Thereby, through identifying the problem of distribution of holiday shops, we propose the optimization of stall distribution and user circulation for the committee of Bryant Park to better organize the space. Through a series of circle packing and shortest paths simulations, ideal stall layouts and orientations have been concluded.
Methodology
Step-1 Stall configuration
To understand how the size and shapes of stalls can influence the general layout of the space, we developed 3 prototypes of stalls as the main input to the simulation.
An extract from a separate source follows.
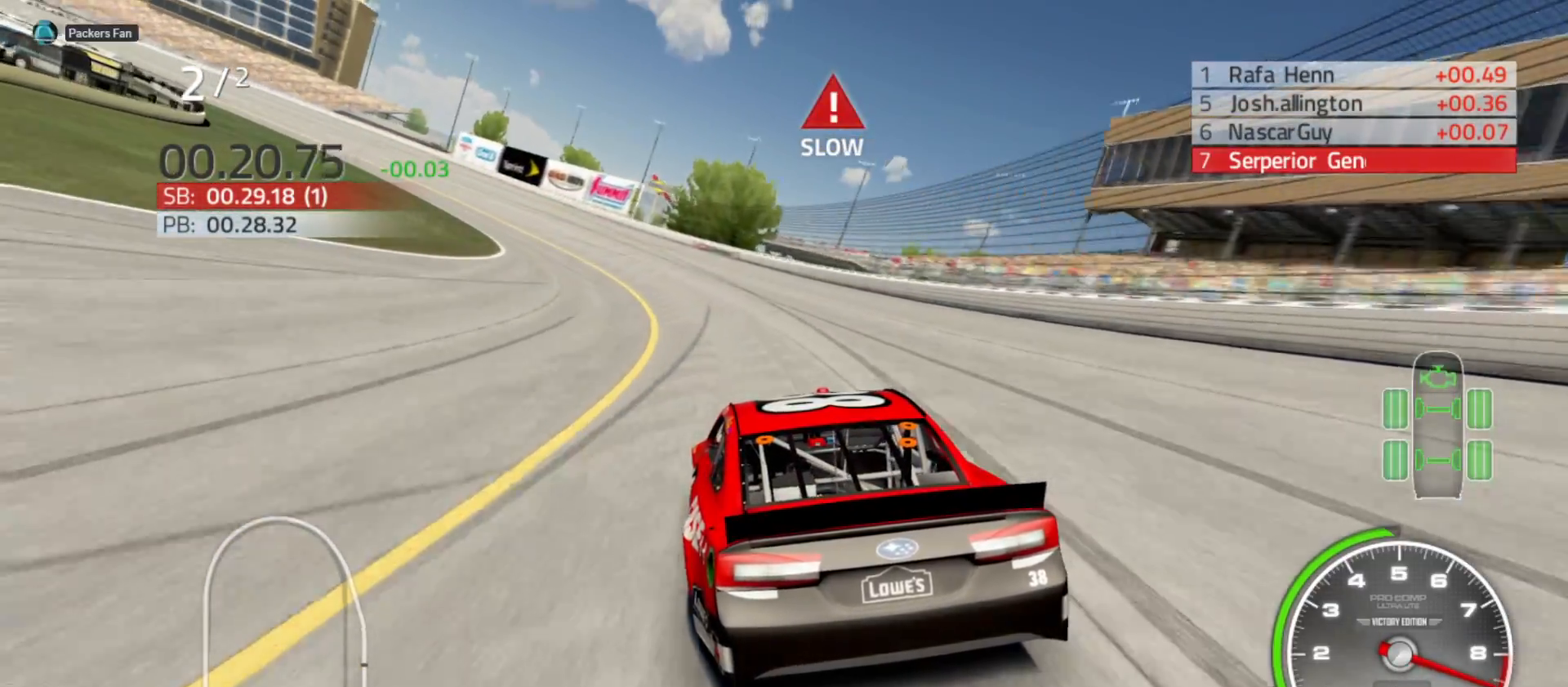
{"buttons": ["R2"], "left_stick": "left", "right_stick": "center", "events": []}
Step-2 General Circle Packing
To better locate stalls of different types to different zones, we first defined the main boundary of the site. Another “inner boundary” was also included as the customized parameter for the committee to define if there could be any space not allowed for the stall zones.
Parameters:
- a. Stall zone numbers
- b. Stall zone size range
- c. Site inner boundaries
Step-3 Shortest Path Circulation Score
A series of different circle packing simulations were developed in combination with shortest path simulations to examine the best potential solution for the zones packing layout. (kangaroo circle packing scripts were cited and modified from Daniel Piker’s original scripts)
Step-4 Circle Packing and Shortest Path Simulation within each zone
Once an optimized layout for the program zones were proposed, another round of circle packing within each zone was further developed to more specifically locate the stalls and their orientations. The scheme for distributing such stall layouts was finalized based on the circulation scores.
Step-5 Orientation optimization
To optimize the orientations of each stall to increase its exposure to the flowing pedestrians, the stalls with “fan-like” facings were simulated based on the laid-out paths.
Conclusion
The most important factor that forms the boundary of our design space is, of course, the circles. Program layout in real-life is a far more complex issue not only in geometric configuration, but also involves social, economic and even political factors. We were able to achieve the optimized stall layout through circle packing as the fundamental logic, yet the very logic is also the largest limitation of our tool. Furthermore, there will always be the debate of how much top-down input should there be when it comes to planning and arrangement — adding yet another layer of complexity in the issue we are attempting to solve. We believe our tool is best used to rapidly generate a range of design possibilities in draft stages, while further optimizations and human design inputs are indispensable for the design to be finalized and applied. But the expandability of the design space, combined with a highly customizable list of inputs may provide the potential for our tool to be flexibly reconfigured, thus better adapting to the complex nature of the design problem.
No matter how advanced the tools, we must not give up the human inputs in computational design processes.